Texas Arthritis Center, El Paso, TX, USA.
Complete Dermatology, Houston, TX, USA.
Adv Ther. 2022 Jun;39(6):2862-2872. doi: 10.1007/s12325-022-02126-0. Epub 2022 Apr 21.
Subcutaneous (SC) injection is a common route of drug administration; however, injection site pain (ISP) might create a negative patient experience. We evaluated ISP, bioequivalence, and overall safety of the citrate-free (CF) formulation of ixekizumab, a high-affinity monoclonal antibody that selectively targets interleukin-17A.
Two phase 1, single-blind studies were conducted in healthy participants. The crossover study A (NCT03848403) evaluated pain intensity on injection as measured by visual analog scale of pain (VAS) scores. Subjects (N = 70) were randomized 1:1:1 at the beginning to three possible treatment sequences and received a 1 mL SC injection of the three formulations sequentially in the abdomen on days 1, 8, and 15, respectively. A mixed-effects repeated measures analysis model was used to analyze VAS score by time post-injection. Study B (NCT04259346) evaluated the bioequivalence of a single 80 mg dose of CF formulation compared to the original commercial formulation. Subjects (N = 245) were randomized 1:1 to either commercial or CF formulation and received a single SC injection into the abdomen, arm, or thigh.
Primary endpoint was achieved in both studies. In study A, least-squares mean (LSM) difference of VAS scores immediately post injection between commercial (n = 61) and CF formulation (n = 63) was - 21.7 (p < 0.0001), indicating a lower degree of pain associated with CF formulation. In study B, bioequivalence of the CF formulation was established as 90% CIs for the ratio of geometric LSM AUC, AUC, and C between treatments were contained within the prespecified limits of 0.8 and 1.25. Except for less ISP in the CF formulation, overall safety profile was comparable.

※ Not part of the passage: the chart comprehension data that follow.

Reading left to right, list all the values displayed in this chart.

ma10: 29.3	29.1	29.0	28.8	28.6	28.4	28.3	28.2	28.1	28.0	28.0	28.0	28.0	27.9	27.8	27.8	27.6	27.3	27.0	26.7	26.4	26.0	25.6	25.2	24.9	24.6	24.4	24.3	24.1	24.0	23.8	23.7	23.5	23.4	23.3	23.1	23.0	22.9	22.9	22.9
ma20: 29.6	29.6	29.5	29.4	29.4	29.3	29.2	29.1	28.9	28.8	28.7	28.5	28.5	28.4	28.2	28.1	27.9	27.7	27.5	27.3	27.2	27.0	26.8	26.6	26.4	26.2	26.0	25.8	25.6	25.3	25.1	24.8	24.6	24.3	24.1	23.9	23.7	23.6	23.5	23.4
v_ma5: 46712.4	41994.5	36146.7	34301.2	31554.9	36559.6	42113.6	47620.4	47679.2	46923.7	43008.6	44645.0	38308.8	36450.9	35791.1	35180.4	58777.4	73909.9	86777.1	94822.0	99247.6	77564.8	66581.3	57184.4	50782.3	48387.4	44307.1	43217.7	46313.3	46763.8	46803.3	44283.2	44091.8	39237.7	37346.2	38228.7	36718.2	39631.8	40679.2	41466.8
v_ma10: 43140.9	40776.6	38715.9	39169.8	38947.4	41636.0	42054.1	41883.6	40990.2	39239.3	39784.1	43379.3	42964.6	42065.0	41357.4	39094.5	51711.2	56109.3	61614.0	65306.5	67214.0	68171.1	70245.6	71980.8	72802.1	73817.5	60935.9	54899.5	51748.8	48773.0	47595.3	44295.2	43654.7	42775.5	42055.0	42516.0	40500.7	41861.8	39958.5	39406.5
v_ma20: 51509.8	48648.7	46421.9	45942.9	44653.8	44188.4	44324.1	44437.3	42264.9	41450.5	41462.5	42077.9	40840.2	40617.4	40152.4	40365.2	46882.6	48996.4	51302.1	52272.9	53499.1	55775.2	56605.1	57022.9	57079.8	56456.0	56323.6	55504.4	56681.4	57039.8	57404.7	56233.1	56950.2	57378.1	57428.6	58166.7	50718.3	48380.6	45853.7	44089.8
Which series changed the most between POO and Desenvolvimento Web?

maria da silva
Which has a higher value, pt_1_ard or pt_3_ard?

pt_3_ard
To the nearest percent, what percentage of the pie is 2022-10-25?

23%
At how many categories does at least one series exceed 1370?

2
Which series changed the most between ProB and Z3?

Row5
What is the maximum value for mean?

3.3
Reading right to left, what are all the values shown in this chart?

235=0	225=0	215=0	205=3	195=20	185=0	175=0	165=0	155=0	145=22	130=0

Ixekizumab CF formulation proved to be bioequivalent, was associated with less ISP, and had no other notable differences in the safety profile compared to the original commercial formulation.
ClinicalTrials.gov identifier NCT03848403, NCT04259346.
皮下(SC)注射是一种常见的药物给药途径;然而,注射部位疼痛(ISP)可能会给患者带来负面体验。我们评估了无柠檬酸(CF)制剂 ixekizumab 的 ISP、生物等效性和整体安全性,ixekizumab 是一种高亲和力的单克隆抗体,选择性靶向白细胞介素-17A。
两项 1 期、单盲研究在健康参与者中进行。交叉研究 A(NCT03848403)通过视觉模拟评分法(VAS)评估注射时的疼痛强度。受试者(N=70)在开始时按 1:1:1 的比例随机分为三组,分别于第 1、8 和 15 天在腹部接受 1ml SC 注射。采用混合效应重复测量分析模型分析注射后时间的 VAS 评分。研究 B(NCT04259346)评估了 80mg 单剂量 CF 制剂与原商业制剂的生物等效性。受试者(N=245)按 1:1 的比例随机分为商业制剂或 CF 制剂组,均于腹部、手臂或大腿接受单次 SC 注射。
两项研究均达到了主要终点。在研究 A 中,商业制剂(n=61)和 CF 制剂(n=63)注射即刻后 VAS 评分的最小二乘均值(LSM)差值为-21.7(p<0.0001),表明 CF 制剂与较低程度的疼痛相关。在研究 B 中,CF 制剂的生物等效性得到确立,治疗间几何均数 AUC、AUC 和 C 的比值的 90%置信区间(CI)在预设的 0.8 和 1.25 范围内。除 CF 制剂的 ISP 较低外,整体安全性特征相当。
与原商业制剂相比,CF 制剂的 ixekizumab 被证明具有生物等效性,与较低的 ISP 相关,且在安全性特征方面没有其他显著差异。
ClinicalTrials.gov 标识符 NCT03848403、NCT04259346。